··· Excerpted text

Wan Zack Haikal bin Wan Noor (born 28 January 1991) is a Malaysian professional footballer who plays as a striker or midfielder, for Perak FC in the Malaysia Super League. He is also a member of the Malaysia national team.

Club career

Kuala Lumpur President Cup Team
Wan Zack Haikal was born in Maran, Pahang. He attended a SMK Kuala Lanar, project school of Pahang FA at Kuala Lipis and later was chosen to join the Kuala Lumpur President Cup Team in 2005 at the age of 14. Even though the Kuala Lumpur President Cup Team did not manage to reach the finals, Wan Zack became the top scorer with 11 goals.

Felda United
After playing 2 years for the Kuala Lumpur President Cup Team, He was later scouted by former national team player, Reduan Abdullah and Reduan gave Wan Zack a one-year contract with the newly created Felda United in 2007 at the age of 17. He was the youngest player in the team and manage to score two goals in 6 appearances.

······
··· Source material

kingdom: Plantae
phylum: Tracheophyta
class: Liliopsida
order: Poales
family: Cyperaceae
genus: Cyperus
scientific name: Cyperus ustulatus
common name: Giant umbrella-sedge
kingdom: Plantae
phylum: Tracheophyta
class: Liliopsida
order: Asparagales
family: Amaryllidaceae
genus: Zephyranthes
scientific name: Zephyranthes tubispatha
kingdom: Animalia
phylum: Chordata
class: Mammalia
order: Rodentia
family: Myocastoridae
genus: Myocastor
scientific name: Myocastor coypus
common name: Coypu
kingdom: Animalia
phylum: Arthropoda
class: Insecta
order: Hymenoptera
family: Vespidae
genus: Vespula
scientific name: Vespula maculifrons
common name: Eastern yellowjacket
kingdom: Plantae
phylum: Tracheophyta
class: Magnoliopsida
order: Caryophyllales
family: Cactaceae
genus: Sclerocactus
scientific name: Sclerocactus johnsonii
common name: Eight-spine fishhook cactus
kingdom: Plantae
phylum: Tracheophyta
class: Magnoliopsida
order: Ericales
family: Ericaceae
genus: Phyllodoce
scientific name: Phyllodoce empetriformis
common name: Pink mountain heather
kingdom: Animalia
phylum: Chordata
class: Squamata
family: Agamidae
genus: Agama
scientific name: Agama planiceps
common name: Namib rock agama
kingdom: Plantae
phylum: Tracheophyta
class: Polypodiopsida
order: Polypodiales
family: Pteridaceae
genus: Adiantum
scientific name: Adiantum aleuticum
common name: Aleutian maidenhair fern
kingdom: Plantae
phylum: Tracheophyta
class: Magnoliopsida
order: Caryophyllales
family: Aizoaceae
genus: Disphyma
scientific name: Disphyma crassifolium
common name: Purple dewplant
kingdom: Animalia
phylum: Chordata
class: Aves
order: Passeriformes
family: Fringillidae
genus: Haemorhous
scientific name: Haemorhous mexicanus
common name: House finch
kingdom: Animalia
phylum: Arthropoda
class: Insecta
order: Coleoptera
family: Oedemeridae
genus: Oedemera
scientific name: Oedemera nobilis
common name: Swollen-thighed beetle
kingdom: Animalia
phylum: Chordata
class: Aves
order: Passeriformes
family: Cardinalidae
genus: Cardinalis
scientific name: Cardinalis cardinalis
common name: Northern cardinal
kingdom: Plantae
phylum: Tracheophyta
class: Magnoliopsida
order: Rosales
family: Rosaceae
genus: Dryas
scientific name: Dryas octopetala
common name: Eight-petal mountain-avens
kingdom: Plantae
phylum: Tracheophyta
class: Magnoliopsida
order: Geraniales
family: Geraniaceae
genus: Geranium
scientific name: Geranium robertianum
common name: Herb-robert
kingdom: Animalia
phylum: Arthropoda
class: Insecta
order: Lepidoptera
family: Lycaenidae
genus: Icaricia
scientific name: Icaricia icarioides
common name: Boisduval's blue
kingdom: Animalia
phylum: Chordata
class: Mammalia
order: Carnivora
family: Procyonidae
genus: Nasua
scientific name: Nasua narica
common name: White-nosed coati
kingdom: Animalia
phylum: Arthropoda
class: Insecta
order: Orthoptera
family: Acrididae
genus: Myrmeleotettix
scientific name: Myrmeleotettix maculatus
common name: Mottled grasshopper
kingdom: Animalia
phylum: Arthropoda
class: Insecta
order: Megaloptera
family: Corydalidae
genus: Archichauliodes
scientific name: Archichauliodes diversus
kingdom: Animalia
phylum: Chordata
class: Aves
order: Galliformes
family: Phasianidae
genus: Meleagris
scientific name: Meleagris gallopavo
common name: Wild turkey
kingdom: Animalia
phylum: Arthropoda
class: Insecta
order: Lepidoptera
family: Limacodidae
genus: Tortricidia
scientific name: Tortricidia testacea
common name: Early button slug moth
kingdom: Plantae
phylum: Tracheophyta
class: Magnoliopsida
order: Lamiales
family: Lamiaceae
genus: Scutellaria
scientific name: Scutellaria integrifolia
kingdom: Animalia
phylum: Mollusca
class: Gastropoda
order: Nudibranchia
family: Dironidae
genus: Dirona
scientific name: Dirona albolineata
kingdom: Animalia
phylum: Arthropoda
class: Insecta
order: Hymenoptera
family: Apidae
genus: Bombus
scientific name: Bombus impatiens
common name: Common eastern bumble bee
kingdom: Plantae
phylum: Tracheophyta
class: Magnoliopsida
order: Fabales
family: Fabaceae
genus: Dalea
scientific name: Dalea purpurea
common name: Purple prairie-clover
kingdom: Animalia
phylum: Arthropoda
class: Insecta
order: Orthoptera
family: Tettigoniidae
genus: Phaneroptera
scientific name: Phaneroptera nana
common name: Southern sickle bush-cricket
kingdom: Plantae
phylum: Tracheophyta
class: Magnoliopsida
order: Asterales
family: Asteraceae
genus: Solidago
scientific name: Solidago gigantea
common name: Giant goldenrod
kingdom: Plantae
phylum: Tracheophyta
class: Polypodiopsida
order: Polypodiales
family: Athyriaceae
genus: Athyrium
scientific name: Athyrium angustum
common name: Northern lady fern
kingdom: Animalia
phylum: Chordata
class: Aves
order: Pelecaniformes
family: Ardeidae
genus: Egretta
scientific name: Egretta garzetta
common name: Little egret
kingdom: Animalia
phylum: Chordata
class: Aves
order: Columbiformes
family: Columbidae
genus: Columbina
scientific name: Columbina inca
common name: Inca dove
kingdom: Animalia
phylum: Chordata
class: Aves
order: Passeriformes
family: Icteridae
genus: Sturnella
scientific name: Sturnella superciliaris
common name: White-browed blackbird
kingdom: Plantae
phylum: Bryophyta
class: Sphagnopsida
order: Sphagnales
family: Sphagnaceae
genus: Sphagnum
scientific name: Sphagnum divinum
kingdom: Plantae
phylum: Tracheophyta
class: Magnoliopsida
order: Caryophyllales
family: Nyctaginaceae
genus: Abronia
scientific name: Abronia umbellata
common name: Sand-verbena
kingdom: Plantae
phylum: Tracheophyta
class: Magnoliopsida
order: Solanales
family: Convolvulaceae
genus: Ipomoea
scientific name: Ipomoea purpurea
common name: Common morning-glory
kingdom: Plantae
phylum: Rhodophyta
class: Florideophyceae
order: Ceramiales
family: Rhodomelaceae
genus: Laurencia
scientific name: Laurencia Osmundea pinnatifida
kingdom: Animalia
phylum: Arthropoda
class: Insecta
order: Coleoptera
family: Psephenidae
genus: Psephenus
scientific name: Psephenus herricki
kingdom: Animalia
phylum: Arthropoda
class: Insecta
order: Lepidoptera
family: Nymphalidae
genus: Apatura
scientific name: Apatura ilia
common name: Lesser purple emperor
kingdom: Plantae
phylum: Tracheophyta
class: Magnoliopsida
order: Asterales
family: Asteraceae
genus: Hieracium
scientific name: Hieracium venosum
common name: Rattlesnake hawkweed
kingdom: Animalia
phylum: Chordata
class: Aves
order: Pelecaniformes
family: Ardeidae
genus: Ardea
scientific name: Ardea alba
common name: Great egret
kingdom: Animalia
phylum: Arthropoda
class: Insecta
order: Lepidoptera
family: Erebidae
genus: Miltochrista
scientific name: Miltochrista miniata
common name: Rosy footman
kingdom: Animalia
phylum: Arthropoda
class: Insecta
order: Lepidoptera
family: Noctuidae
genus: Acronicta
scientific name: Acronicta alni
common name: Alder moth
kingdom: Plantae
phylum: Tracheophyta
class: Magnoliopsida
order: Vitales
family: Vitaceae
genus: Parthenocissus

······

▶ **Instruction 1**
Render the rows from the line with "scientific name: Apatura ilia" through the end of the rows as a two-column CSV with the columns field and value. Give one CSV line per row, with each part in its own quoted field and any line breaks replaced by spaces.
▶ **Instruction 2**
Carry the Wan Zack Haikal biography further, starting from where it stops.
The footballer biography and the rows are unrelated material.

▶ **Exercise response 1**
field,value
"scientific name:","Apatura ilia"
"common name:","Lesser purple emperor"
"kingdom:","Plantae"
"phylum:","Tracheophyta"
"class:","Magnoliopsida"
"order:","Asterales"
"family:","Asteraceae"
"genus:","Hieracium"
"scientific name:","Hieracium venosum"
"common name:","Rattlesnake hawkweed"
"kingdom:","Animalia"
"phylum:","Chordata"
"class:","Aves"
"order:","Pelecaniformes"
"family:","Ardeidae"
"genus:","Ardea"
"scientific name:","Ardea alba"
"common name:","Great egret"
"kingdom:","Animalia"
"phylum:","Arthropoda"
"class:","Insecta"
"order:","Lepidoptera"
"family:","Erebidae"
"genus:","Miltochrista"
"scientific name:","Miltochrista miniata"
"common name:","Rosy footman"
"kingdom:","Animalia"
"phylum:","Arthropoda"
"class:","Insecta"
"order:","Lepidoptera"
"family:","Noctuidae"
"genus:","Acronicta"
"scientific name:","Acronicta alni"
"common name:","Alder moth"
"kingdom:","Plantae"
"phylum:","Tracheophyta"
"class:","Magnoliopsida"
"order:","Vitales"
"family:","Vitaceae"
"genus:","Parthenocissus"

▶ **Exercise response 2**
Harimau Muda
Wan Zack left Felda United FC in 2008 and joined Harimau Muda under Ong Kim Swee. Wan Zack was part of the Harimau Muda team that won the 2009 Premier League. During the 2010 season, Harimau Muda was split into two teams and Haikal was chosen to be in the A team. Wan Zack and 25 other Harimau Muda A players were chosen by Azraai Khor to participate in an 8-month long, training camp in Zlaté Moravce, Slovakia.

FC ViOn Zlaté Moravce (loan)
In September 2011, Slovakian club FC ViOn Zlaté Moravce have confirmed the signings of Wan Zack. He joins the club on loan for 3 months until 30 October from Harimau Muda. Struck by a 4-month injury during a national duty for the national Olympic team, Haikal failed to make an appearance during his loan, only appearing in 1 unofficially friendly match with Zlaté Moravce.

Return to Harimau Muda
After his loaned finished, he returned to his club, Harimau Muda which was then competing in S. League. Previously, the team was competing in the Malaysia Super League for the 2011 season.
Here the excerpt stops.